▸ Kaynak metin:
....

Freelance Emek: Özgürlük mü yoksa modern kölelik mi?

Özlem İlyas'ın kaleme aldığı 'Freelance Emek' İletişim Yayınları tarafından yayınlandı. İlyas ile freelance emek rejiminin mevcut konumunu konuştuk.

Google Haberlere Abone ol

DUVAR - Freelance Emek, “ofissizleşen” emeği anlatıyor. İnsanları evinden veya istediği yerden, istediği zaman, istediği kişilerle, istediği gibi çalışarak geçimini kazanabileceği fantezisiyle ayartarak, onlara güya özgürlük vaat eden bir emek rejimi bu. Bu sözüm ona özgürlük, 7 gün 24 saat işe koşulabilmek anlamına geliyor; üstelik “evde” olduğu için hem işveren hem hane halkının gözünde kolaylıkla görünmez hale gelen bir çalışma söz konusu. Freelance’in tasfiye ettiği iş güvencesinin yerine konan “network” (ilişki ağı) bağlantılarının da, faydacı-çıkarcı yapısıyla nasıl yalnızlaştırıcı bir evren kurduğunu görüyoruz.

....

▸ Veri kesitleri:
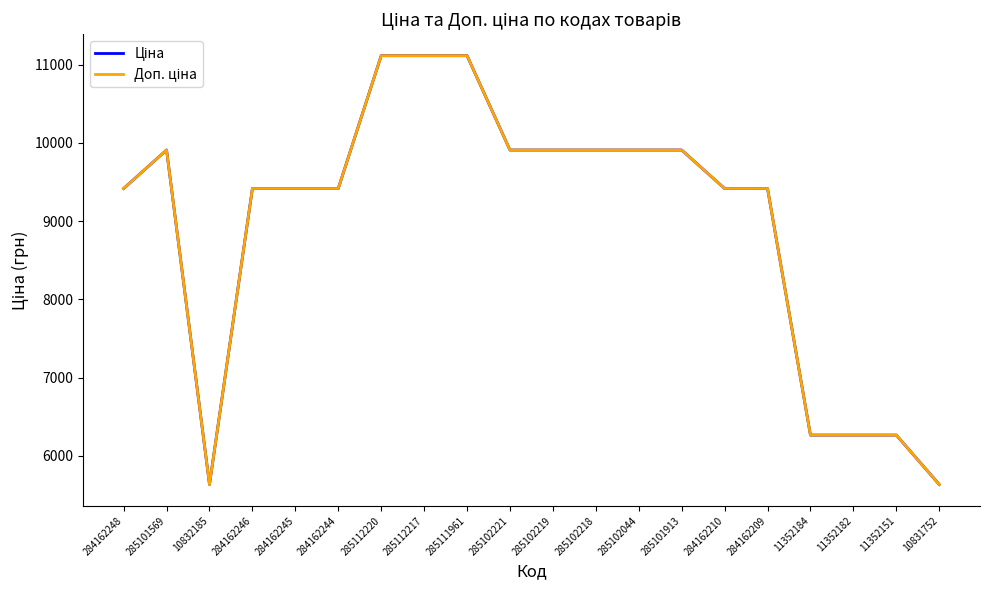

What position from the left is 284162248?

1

....

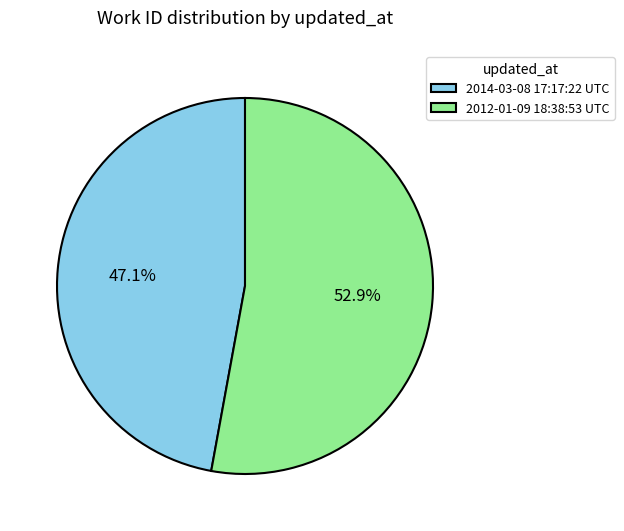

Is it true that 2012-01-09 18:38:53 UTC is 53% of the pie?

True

....

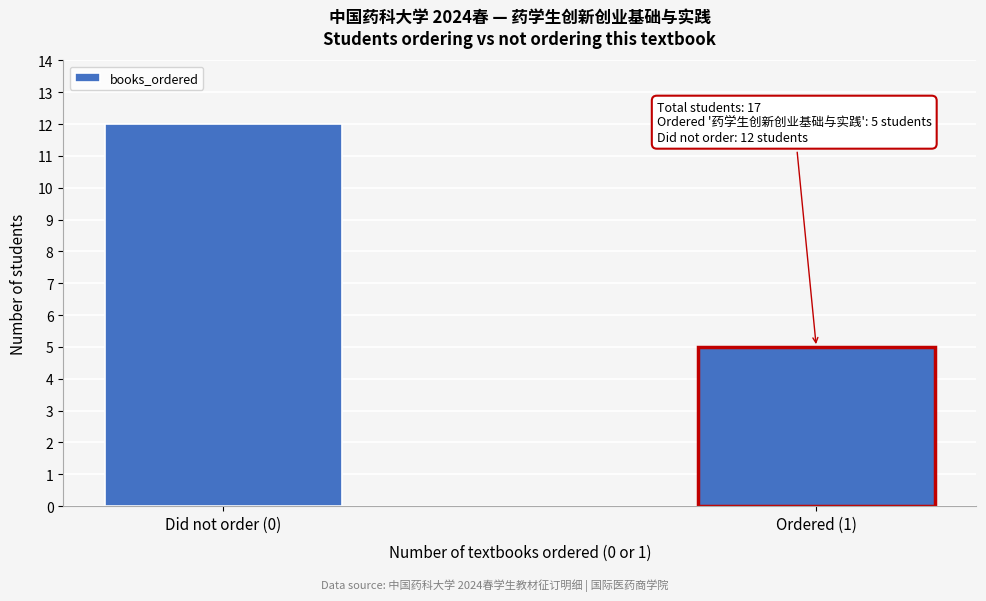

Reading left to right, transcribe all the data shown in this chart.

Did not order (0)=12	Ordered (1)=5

....

▸ Etkinlik listesi:
a. Kayıtlarda "left" sözcüğünü içeren bütün satırları aynen döndürün.
b. Freelance emek üzerine olan metni, gösterilen son cümleden sonra devam ederek tamamlayın.

▸ Problemlerin yanıtları:
a.
What position from the left is 284162248?
Reading left to right, transcribe all the data shown in this chart.

b.
Kitap, gitgide yaygınlaşan freelance çalışma koşullarının, güvencesizliği katmerlendirirken, neoliberal özgürlük vaadinin hilafına çalışanları suçluluk ve utanç duygularına sürüklediğini gösteriyor. Fakat bir teslimiyet hikâyesi değil bu; Özlem İlyas, freelance emekçilerin direniş ve örgütlenme tecrübeleri içinden, alternatif bir özgürlük tahayyülünü arıyor.

“Freelance” kavramının doğuşundan bahseder misiniz? Freelance çalışan kimdir? Bu üretimi tercih eden kimselerin ‘bireysellik’le ve emekle ilişkilerine dair ne söylersiniz?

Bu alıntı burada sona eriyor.